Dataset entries

>>>

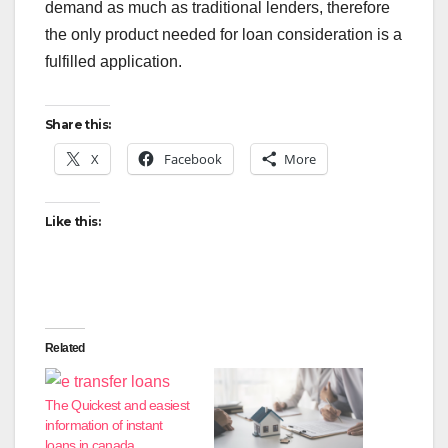
demand as much as traditional lenders, therefore
the only product needed for loan consideration is a
fulfilled application.
Share this:
X
Facebook
More
Like this:
Related
The Quickest and easiest
information of instant
loans in canada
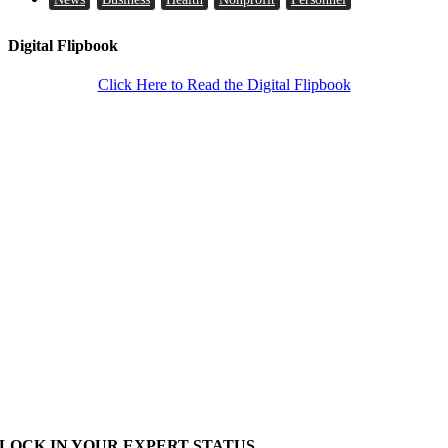
Digital Flipbook
Click Here to Read the Digital Flipbook
LOCK IN YOUR EXPERT STATUS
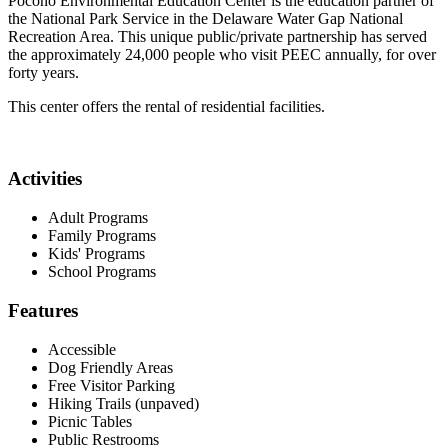
Pocono Environmental Education Center is the education partner of
the National Park Service in the Delaware Water Gap National
Recreation Area. This unique public/private partnership has served
the approximately 24,000 people who visit PEEC annually, for over
forty years.
This center offers the rental of residential facilities.
Activities
Adult Programs
Family Programs
Kids' Programs
School Programs
Features
Accessible
Dog Friendly Areas
Free Visitor Parking
Hiking Trails (unpaved)
Picnic Tables
Public Restrooms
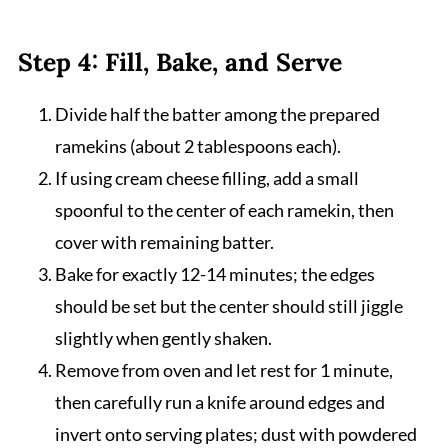
Step 4: Fill, Bake, and Serve
Divide half the batter among the prepared
ramekins (about 2 tablespoons each).
If using cream cheese filling, add a small
spoonful to the center of each ramekin, then
cover with remaining batter.
Bake for exactly 12-14 minutes; the edges
should be set but the center should still jiggle
slightly when gently shaken.
Remove from oven and let rest for 1 minute,
then carefully run a knife around edges and
invert onto serving plates; dust with powdered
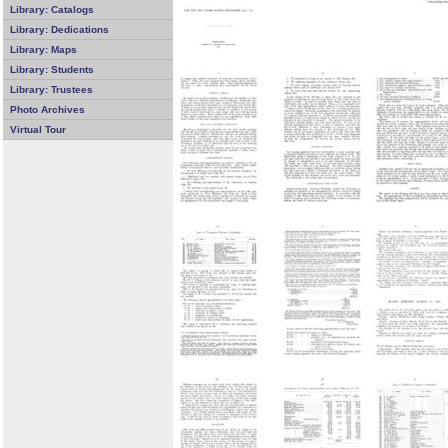
Library: Catalogs
Library: Dedications
Library: Maps
Library: Students
Library: Trustees
Photo Archives
Virtual Tour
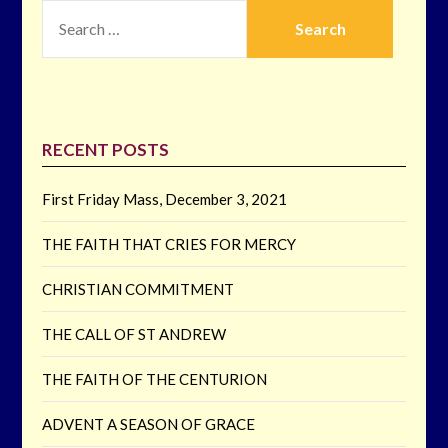
SEARCH
FOR:
RECENT POSTS
First Friday Mass, December 3, 2021
THE FAITH THAT CRIES FOR MERCY
CHRISTIAN COMMITMENT
THE CALL OF ST ANDREW
THE FAITH OF THE CENTURION
ADVENT A SEASON OF GRACE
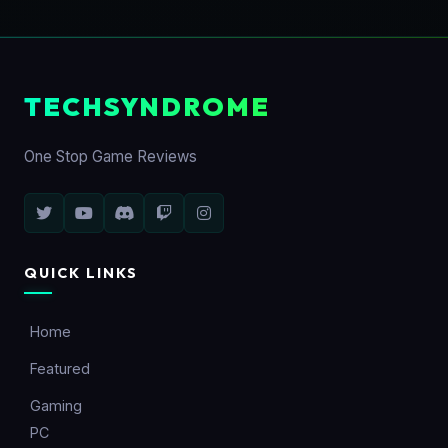
TECHSYNDROME
One Stop Game Reviews
QUICK LINKS
Home
Featured
Gaming
PC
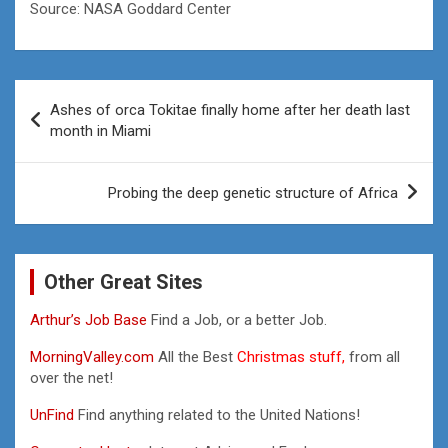
Source: NASA Goddard Center
Post
Ashes of orca Tokitae finally home after her death last
navigation
month in Miami
Probing the deep genetic structure of Africa
Other Great Sites
Arthur’s Job Base
Find a Job, or a better Job.
MorningValley.com
All the Best
Christmas stuff,
from all
over the net!
UnFind
Find anything related to the United Nations!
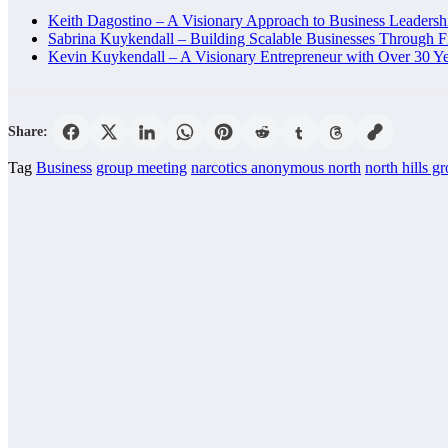
Keith Dagostino – A Visionary Approach to Business Leaders
Sabrina Kuykendall – Building Scalable Businesses Through F
Kevin Kuykendall – A Visionary Entrepreneur with Over 30 Ye
Share:
Tag
Business
group meeting
narcotics anonymous north
north hills g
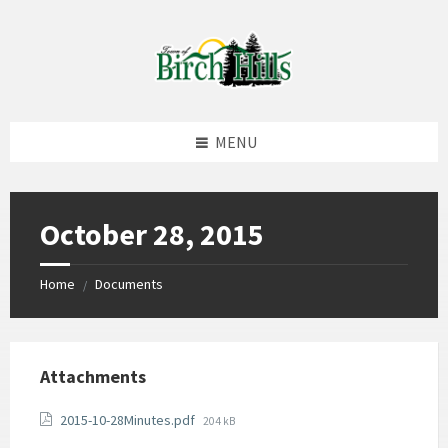
Skip
Skip
Skip
to
to
to
content
left
footer
sidebar
MENU
October 28, 2015
Home
Documents
/
Attachments
File
2015-10-28Minutes.pdf
204 kB
size:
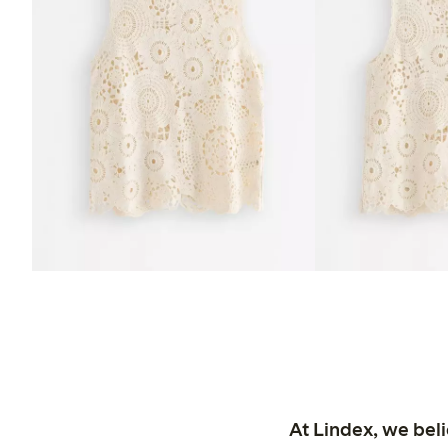
At Lindex, we bel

<<<

REQUEST:
Change "Digital Flipbook" to "Online Magazine" in the lines from the start of the dataset entries through the line containing "LOCK IN YOUR EXPERT STATUS", leaving everything else unchanged and omitting the pictures.

RESPONSE AREA:
demand as much as traditional lenders, therefore
the only product needed for loan consideration is a
fulfilled application.
Share this:
X
Facebook
More
Like this:
Related
The Quickest and easiest
information of instant
loans in canada
Online Magazine
Click Here to Read the Online Magazine
LOCK IN YOUR EXPERT STATUS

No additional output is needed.